*REQUIREMENT*. Could you give back the records exactly, taking out the pictures?

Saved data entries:
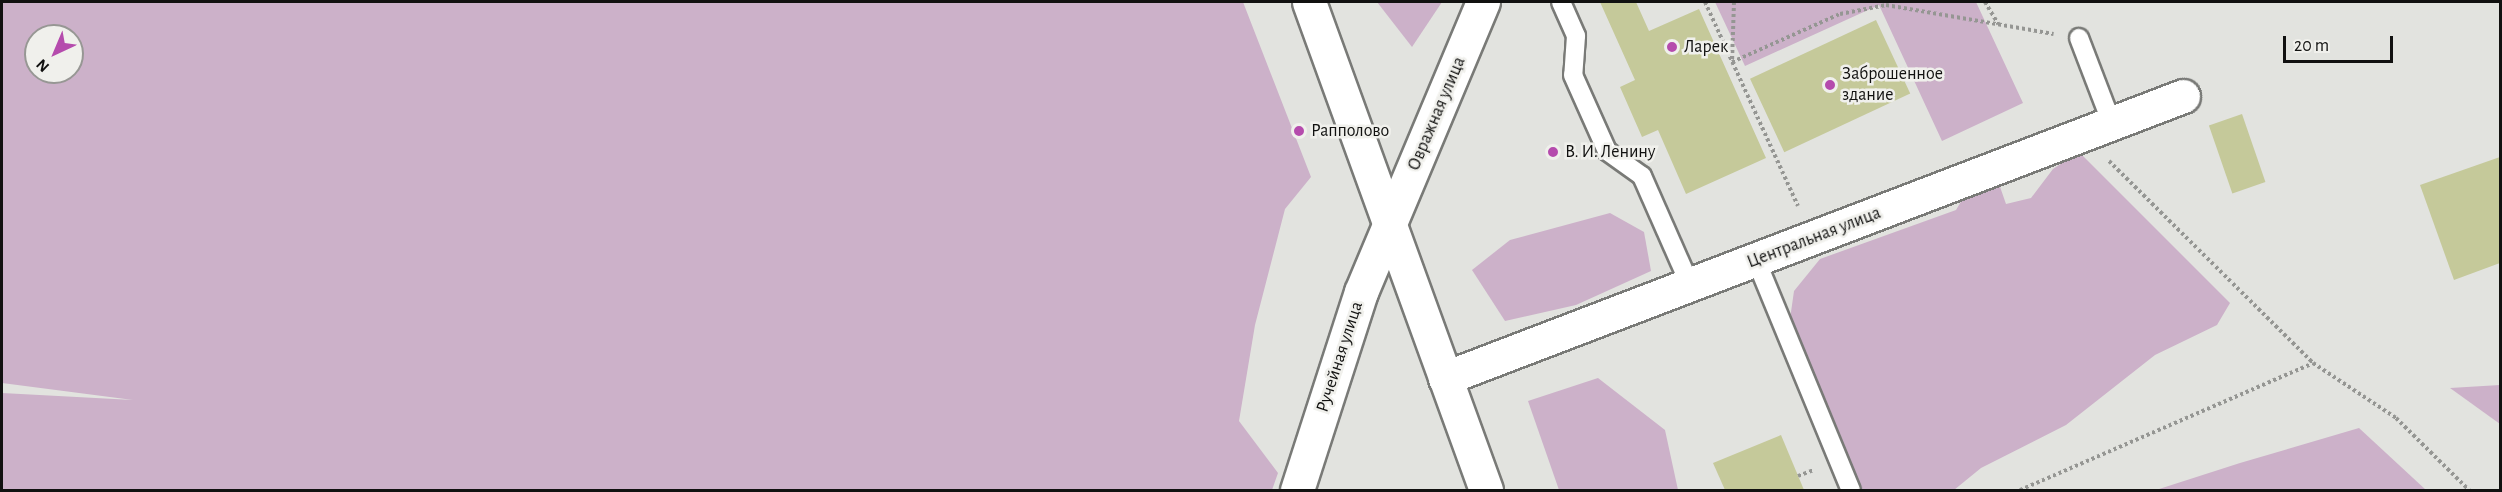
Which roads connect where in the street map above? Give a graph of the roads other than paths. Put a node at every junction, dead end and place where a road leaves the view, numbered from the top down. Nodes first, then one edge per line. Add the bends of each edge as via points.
1 (1309, 2) edge
2 (1483, 2) edge
3 (1561, 2) edge
4 (2079, 38) road end
5 (2183, 96) dead end
6 (2097, 129) junction
7 (1389, 225) junction
8 (1756, 260) junction
9 (1690, 285) junction
10 (1444, 378) junction
11 (1297, 490) edge
12 (1486, 490) edge
13 (1851, 490) edge

1 - 7 street
2 - 7 street, Овражная улица
3 - 9 lane via 1576,36 1573,75 1607,151 1642,176
4 - 6 lane
5 - 6 street, Центральная улица
6 - 8 street, Центральная улица
7 - 10 street
7 - 11 street, Ручейная улица via 1361,292
8 - 9 street, Центральная улица
8 - 13 lane
9 - 10 street, Центральная улица
10 - 12 street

*PROBLEM SOLUTION*.
Which roads connect where in the street map above? Give a graph of the roads other than paths. Put a node at every junction, dead end and place where a road leaves the view, numbered from the top down. Nodes first, then one edge per line. Add the bends of each edge as via points.
1 (1309, 2) edge
2 (1483, 2) edge
3 (1561, 2) edge
4 (2079, 38) road end
5 (2183, 96) dead end
6 (2097, 129) junction
7 (1389, 225) junction
8 (1756, 260) junction
9 (1690, 285) junction
10 (1444, 378) junction
11 (1297, 490) edge
12 (1486, 490) edge
13 (1851, 490) edge

1 - 7 street
2 - 7 street, Овражная улица
3 - 9 lane via 1576,36 1573,75 1607,151 1642,176
4 - 6 lane
5 - 6 street, Центральная улица
6 - 8 street, Центральная улица
7 - 10 street
7 - 11 street, Ручейная улица via 1361,292
8 - 9 street, Центральная улица
8 - 13 lane
9 - 10 street, Центральная улица
10 - 12 street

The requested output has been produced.